**Directions:**
1. Answer these questions from the passage:
(a) What two costs does the writer say the couple are paying?
(b) What kind of yoga class did the writer return to?
(c) During what chore does the writer especially like to do the squat?
2. Using the passage, explain why the writer finds it easy to slip into a "Peter Pan" syndrome about life.
3. Decide whether each statement agrees with the passage. Answer yes or no and quote the words that settle it.
(a) The writer has children.
(b) The writer is more flexible than other yogis who have practiced for the same length of time.
(c) The writer finds the squat relaxing.

**Passage:**
= Beginning of Section =

It is truly the most bizarre thing to be old enough that some of my peers are not only parents but now a few of them are, gulp, grandparents as well. Because my husband and I never had children, it is quite easy for us to ease into a “Peter Pan” syndrome about life. Oh we have a mortgage and I’ve gone back to school so we’re paying a college tuition but it’s very easy to get caught up in our world of work and friends and forget that we’ve already lived a good chunk of life.

I’m very, very grateful for our health. It felt good to return to yoga, albeit at beginner’s yoga class and to be recognized for being so flexible. Really, I’m not that flexible compared to other yogis who have been practicing as long as I have, but compared to many people my age I suppose I am pretty darn flexible. I’m grateful that today I can do that squat that some Eastern Indians do when eating or hanging out and find it very relaxing. Especially when I’m filling up the fish pond with water. I love to do the Indian squat and watch the fish come up to play in the currents from the hose. Fish eye level as I like to say.

= End of Section =

Saved entries:

= Beginning of Section =

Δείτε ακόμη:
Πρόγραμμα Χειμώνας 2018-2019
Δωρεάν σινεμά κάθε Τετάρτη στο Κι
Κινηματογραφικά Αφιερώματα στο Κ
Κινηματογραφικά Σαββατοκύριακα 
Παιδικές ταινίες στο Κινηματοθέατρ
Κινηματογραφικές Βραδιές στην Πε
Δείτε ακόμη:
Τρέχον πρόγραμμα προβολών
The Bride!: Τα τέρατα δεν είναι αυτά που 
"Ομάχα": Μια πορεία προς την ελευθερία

= End of Section =

**Expected outputs:**
1.
(a) A mortgage and a college tuition.
(b) A beginner's yoga class.
(c) Filling up the fish pond with water.

2. The writer and the writer's husband never had children, so they can easily get caught up in their world of work and friends. That makes it easy to forget that they have already lived a good chunk of life.

3.
(a) No: "Because my husband and I never had children"
(b) No: "Really, I’m not that flexible compared to other yogis who have been practicing as long as I have"
(c) Yes: "find it very relaxing"